I know I am selfish. Honestly I like being selfish. People try to make you feel bad for looking out for yourself but that’s what your supposed to do! It’s literally in our DNA to preserve our life the best way possible. To say that I shouldn’t enjoy looking out for myself because it might cause other people’s lives to be a little miserable is in its self selfish of Society.
I feel like I’m rambling now. Point is I’m selfish and I enjoy it, I know when not to cross the obnoxious/conceded line. I think everyone needs to be like this. There are times when being selfish is the only thing that gets me up in the morning. Knowing that I’m going to do something for myself, to make me happy, it’s fantastic!
What started this whole thing is a person in my life told me that I was entitled. Which is pretty funny to me because I honestly think they’re way more entitled than me. I mean I know I was spoiled when I was a kid, don’t get me wrong, but not now. No, and if I am I spoiled myself. I don’t want much from people, mainly respect, but for some reason that’s the thing that makes me the most spoiled.
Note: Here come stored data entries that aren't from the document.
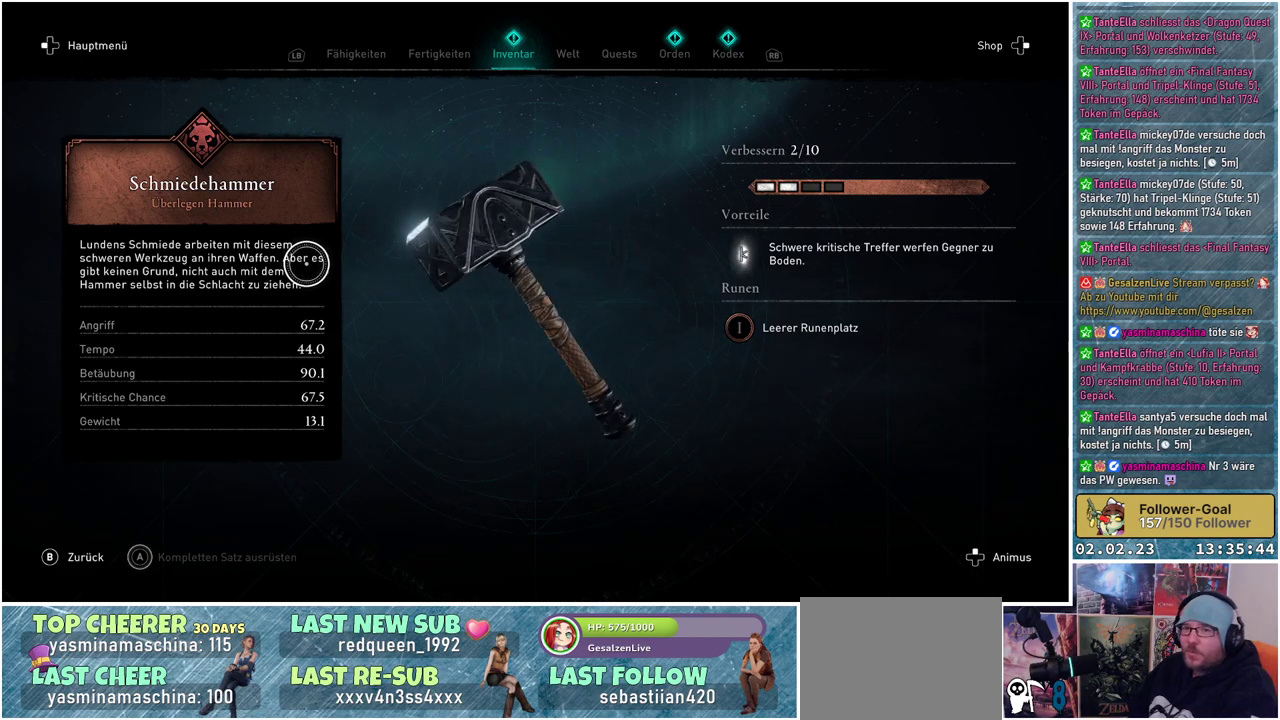
{"buttons": [], "left_stick": "center", "right_stick": "center", "events": []}
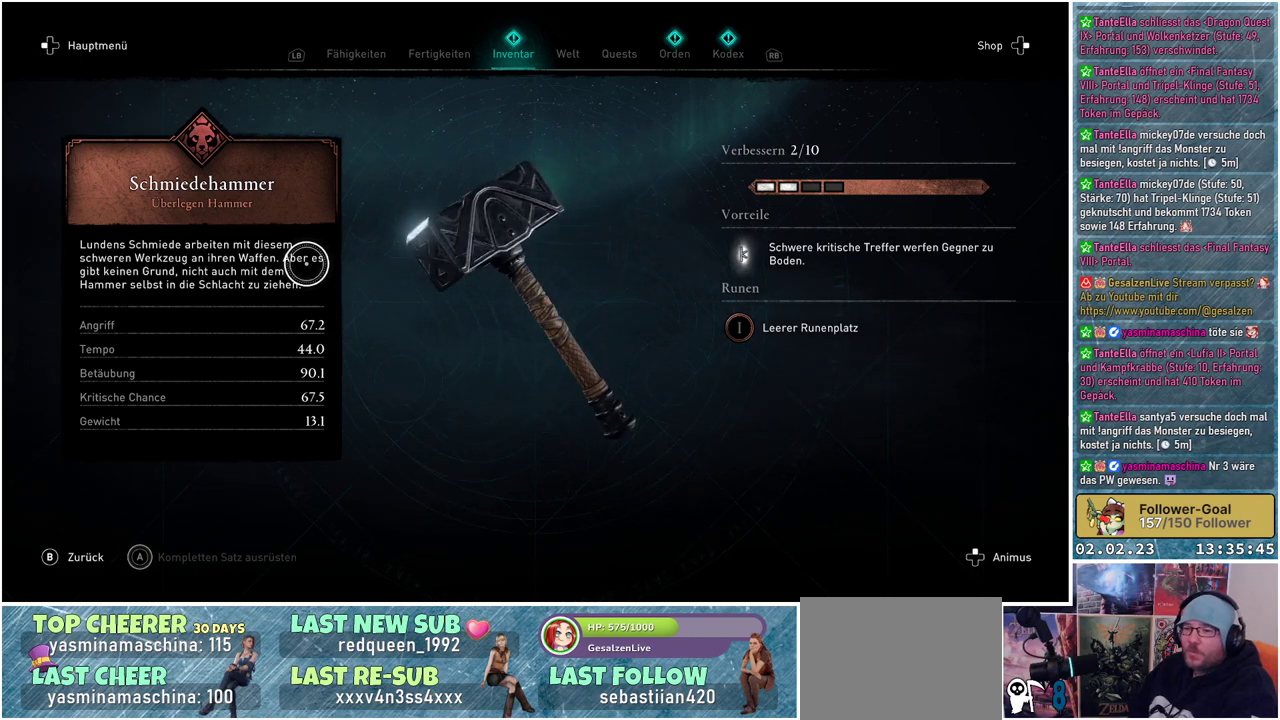
{"buttons": [], "left_stick": "center", "right_stick": "center", "events": []}
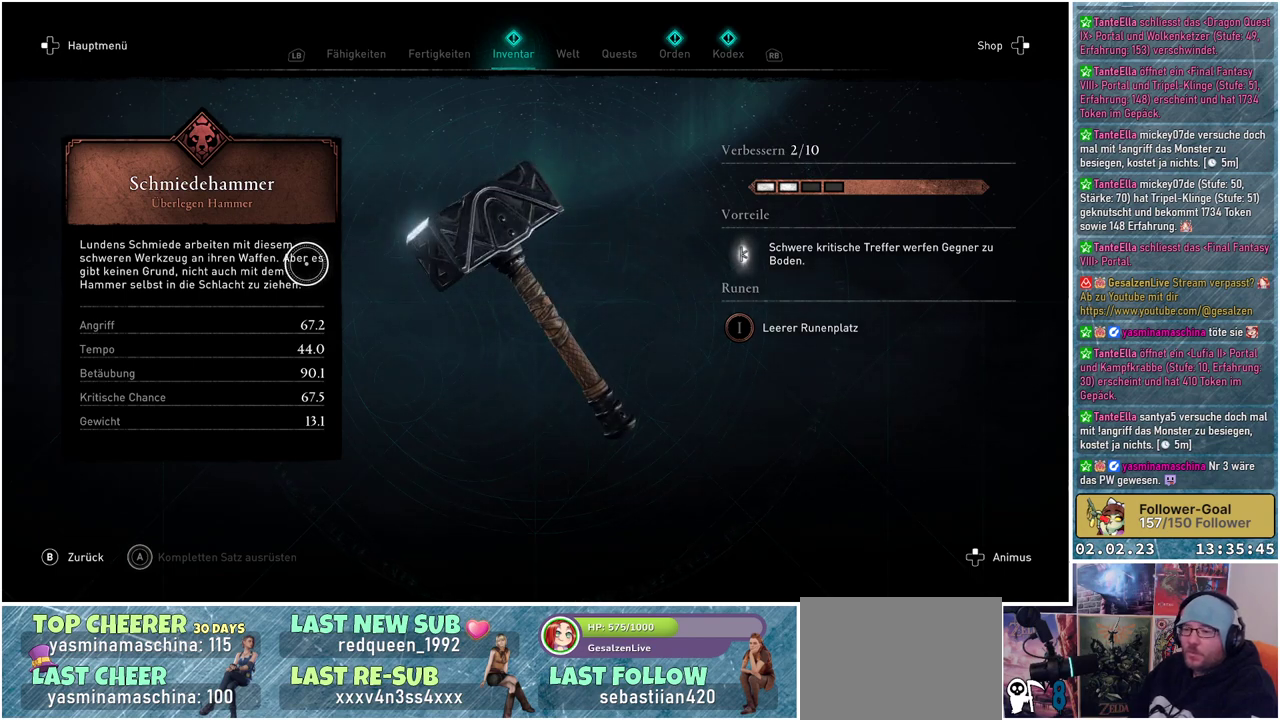
{"buttons": [], "left_stick": "center", "right_stick": "center", "events": []}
How dare I ask you to treat me in the same respect that you demanded I treat you! Amazingly, most days I let it go, chalk it up to them having a bad day and needing a punching bag. Now as I stare in the mirror thinking about the night before, looking at my verbal bruises in the mirror wondering how in the hell did I get here, I swear I’m no longer letting that shit fly.
So if you’re reading this and thinks this applies to you (abuser/abused) know this, when the day comes that the person (you/them) no longer takes the crap being thrown at them, better hope that they have the discipline, will, or desire to stop at just defending themselves. I know that for me that will not be the case. Should the day come that I decide to fight back, just know I shall hold no punches, nor will I regret my actions. I am fully aware that consequences will come, I have prepared for them and will not stop them. I have a whole lot to say, and no matter how you react to it, you will hear my cries of anguish.